Neither was at his best in the semi-finals but they each still managed to outfox lower ranked opposition to reach the showdown for glory in the season’s last Home Nations series event.
Higgins eventually pulled away from a gritty Gary Wilson with breaks of 99 and a 106 in the last to seal a 6-2 triumph.
Earlier on Saturday afternoon, Hawkins withstood a spirited effort from Thailand’s Noppon Saengkham, who was featuring in the last four of a ranking tournament for the first time in his career, to prevail with a 6-4 scoreline.
Despite the cull of seeded players that occurred early in the week, the encounter to decide the outcome of the £70,000 winner’s cheque will still involve a pair of top eight ranked competitors.
While Hawkins is searching for the fourth ranking success of his career, Higgins will be attempting to become only the third cueman to reach the number 30 milestone.
The Scot has admitted that the figure has played on his mind since claiming the Indian Open last summer and he is desperate to achieve the feat, which would simultaneously draw him nearer to countryman Stephen Hendry and old rival Ronnie O’Sullivan on the all-time champions list.
It’s been an incredible campaign already from the “Class of 1992”, with Higgins’ sole ranking glory of this term falling short of O’Sullivan’s four titles and the brace that Mark Williams has bagged.
The 42 year-old will undoubtedly start the final as the favourite and a total haul of eight trophies for the season from the trio, at this stage in their careers, would truly be astonishing.
Higgins also has another record in his sights as a victory would represent his fifth in the Welsh Open, more than any other player has amassed in the fourth longest running tournament on the calendar.
Hawkins, though, is unlikely to allow his opponent to have it all his own way and, after a mostly dismal season by his standards, has finally rediscovered the kind of form that saw him win last year’s World Grand Prix.
The 38 year-old candidly admitted to hardships away from the table that have understandably led to distractions on it since reaching the semi-finals of the World Snooker Championship last April at the Crucible.

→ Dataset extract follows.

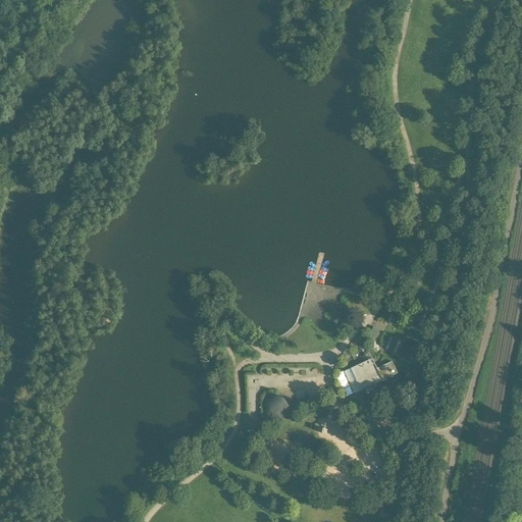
[(380,327),(374,324),(370,332),(376,335),(380,327)]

It’s often too easy for onlookers and fans to forget that these players have private lives and personal problems just like anyone else, and that their form can be duly affected as a result.
Hawkins, who by claiming the top prize could force his way into the running for the 16 places available at the Players Championship later this month, may start this clash against Higgins as the underdog but he has demonstrated enough of an improvement in the last few days to suggest that the outcome can’t be considered a foregone conclusion.
That said, the Englishman doesn’t boast the greatest of head-to-head records with Higgins, having only beaten him twice in the past in meaningful affairs – both over shorter distances.
In fact, the duo’s two clashes over any longer format, both in the World Championship, have ended in comfortable victories for Higgins.
For whatever reason, since the inception of the Home Nations in 2016, the finals have tended to be mostly dramatic with more than half so far requiring the full 17 frames to determine a champion.
Hopefully then, after what has so far been a pretty disappointing and dull Welsh Open, the title decider can go the distance and provide a dramatic conclusion at the Motorpoint Arena.